Because of the tension, four UNHCR staff and 28 local and international staff of UNHCR's implementing partners were being temporarily relocated to Abéché by air on Thursday. In addition, a convoy of eight vehicles was travelling from Guéréda to Abéché to protect the few remaining vehicles in the town, where ethnic clashes between Zaghawas and Tamas have also been increasing.

"The local authorities don't have the necessary means to protect us anymore. In this area we have a state of complete impunity, Guéréda is getting very vulnerable," said Jorge Holly, head of the UNHCR field office in Guéréda.

"If humanitarian workers are not around, it is impossible to provide adequate protection to the refugees," said Holly. "But the situation here is getting out of control and we also have to protect our staff and partners."

The most serious incident occurred early Wednesday when two armed men in military uniforms jumped the wall of the UNHCR compound and threatened the guards with guns to steal two vehicles.

The attack on Thursday came when an unknown individual with a Kalashnikov automatic rifle entered the UNHCR guesthouse in Guéréda. The intruder was chased off by members of UNHCR's local partner. Shooting between police and the assailant was heard.

"It was a terrible experience," said a staff member who was among the first evacuees to reach Abéché. "This guy broke into the guesthouse. He had this Kalashnikov and it was just by pure chance that nobody was injured."
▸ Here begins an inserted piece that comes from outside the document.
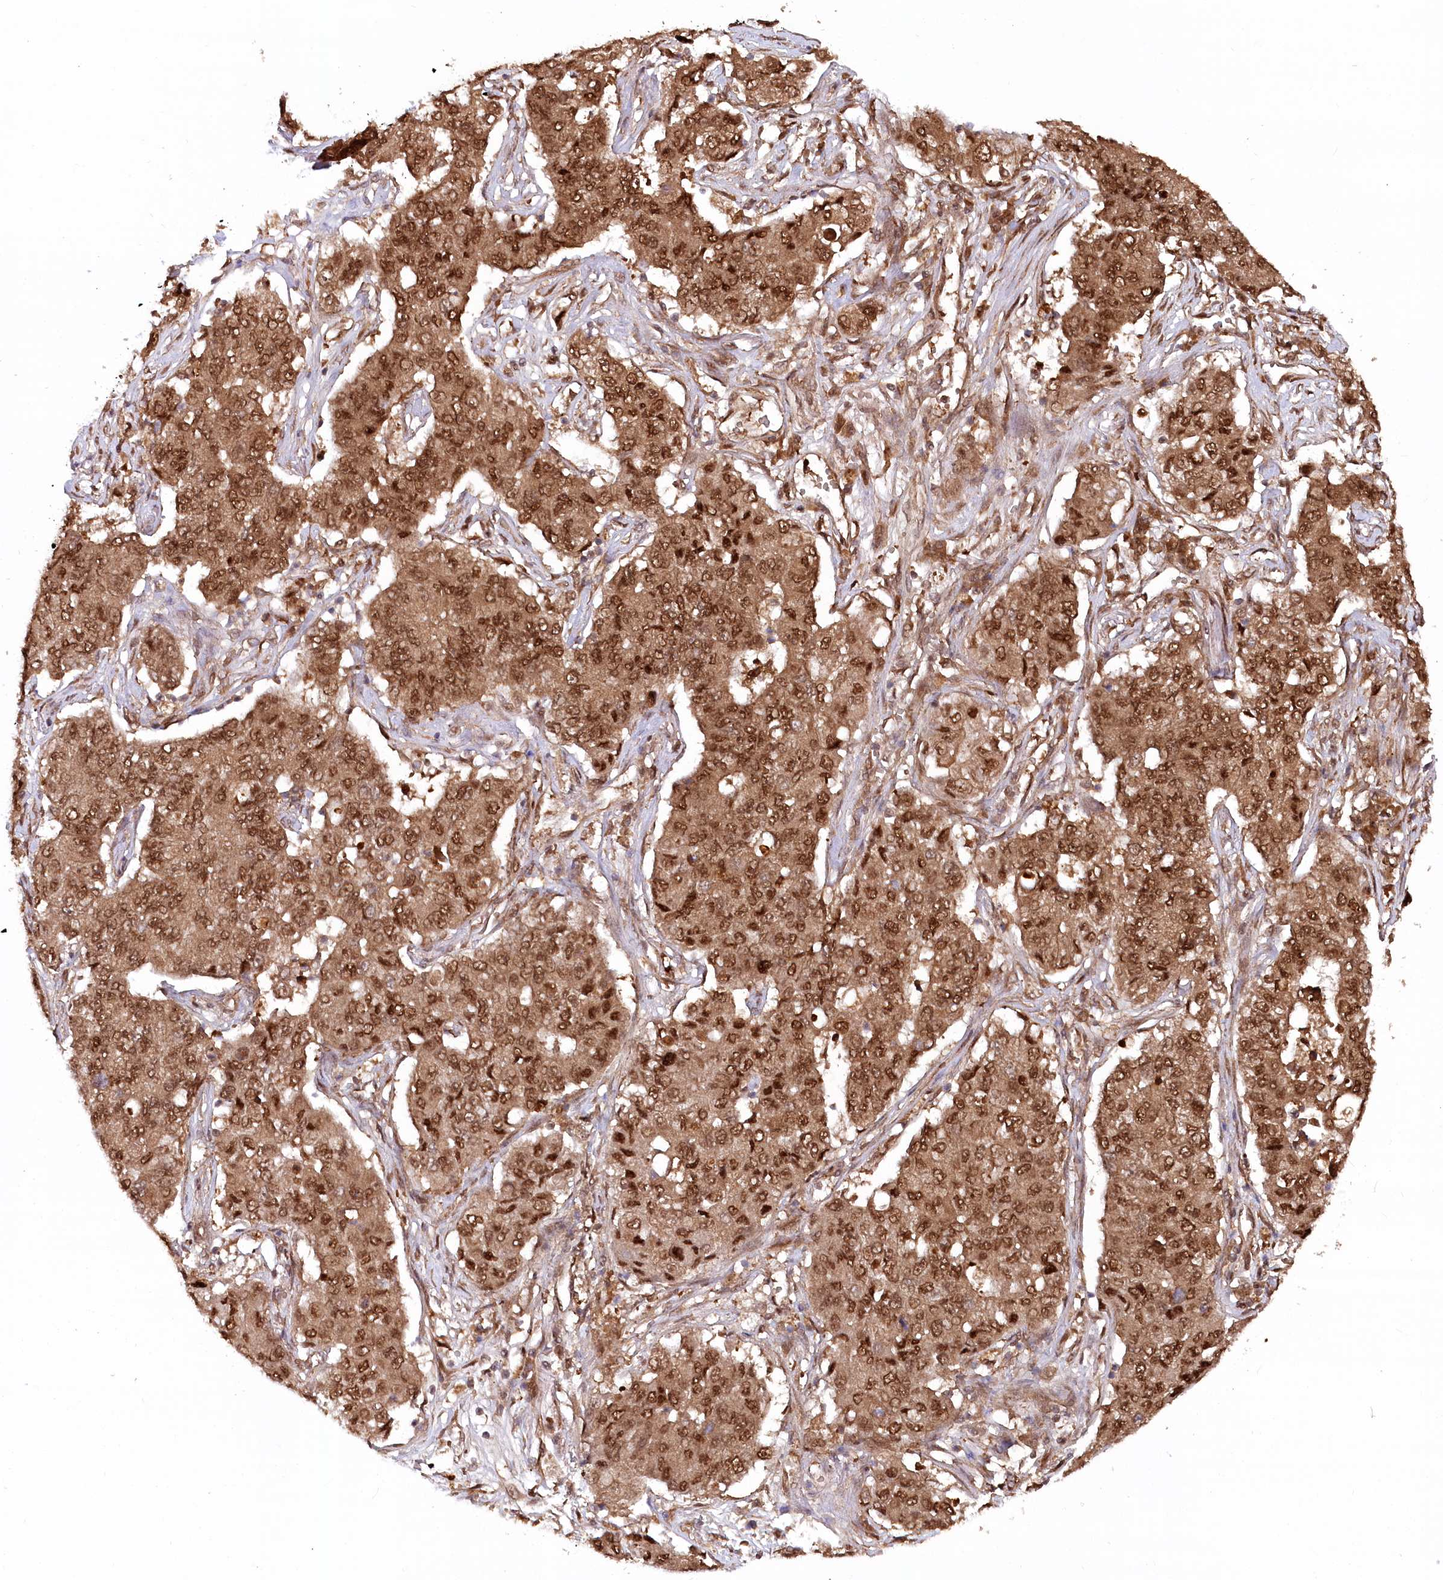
{"staining": {"intensity": "strong", "quantity": ">75%", "location": "cytoplasmic/membranous,nuclear"}, "tissue": "lung cancer", "cell_type": "Tumor cells", "image_type": "cancer", "snomed": [{"axis": "morphology", "description": "Squamous cell carcinoma, NOS"}, {"axis": "topography", "description": "Lung"}], "caption": "A brown stain shows strong cytoplasmic/membranous and nuclear positivity of a protein in lung squamous cell carcinoma tumor cells. The protein of interest is stained brown, and the nuclei are stained in blue (DAB (3,3'-diaminobenzidine) IHC with brightfield microscopy, high magnification).", "gene": "PSMA1", "patient": {"sex": "male", "age": 74}}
Remaining colleagues in Guéréda went to the two refugee camps on Thursday to distribute food and water and provide health care. "The refugees are very concerned and worried, but we are lucky to have their full support and understanding," Holly said.

As usual in cases of temporary relocation, the camps have been officially handed over to refugee leaders to manage during the reduced presence of humanitarian workers.

Meanwhile the security situation in Chad's capital, N'Djamena, was also very tense Thursday, with international staff of UN agencies and NGOs advised to stay at home.

UNHCR staff in eastern field offices, like Goz Beida and Koukou-Angarana, are monitoring the situation. Even though some roads are impassable due to military movements, such as the road between Abéché and Farchana, 120 km to the east, UNHCR is trying to ensure assistance continues to 240,000 Sudanese refugees in 12 refugee camps.

In a separate development, an estimated 5,800 refugees from the Central African Republic (CAR) have arrived in several border villages in southern Chad over the past few weeks. Many of them have crossed the border since January 28, fleeing attacks by zaraguinas (cattle rustlers) in northern CAR, but others crossed in December and since.

Most of them fled to the Maya village border point and its surroundings, which are located south of the region's biggest town, Goré. A UNHCR team dispatched to the area has pre-registered 3,740 refugees. The team estimates that at least another 2,100 refugees are present in the area.

"The refugees are in poor conditions," said UNHCR's Malé, who was recently in the south. "They arrived with nothing, it is very cold at night and they have no shelter and no blankets." The local population have been sharing their meagre resources with the new arrivals but this situation can not last.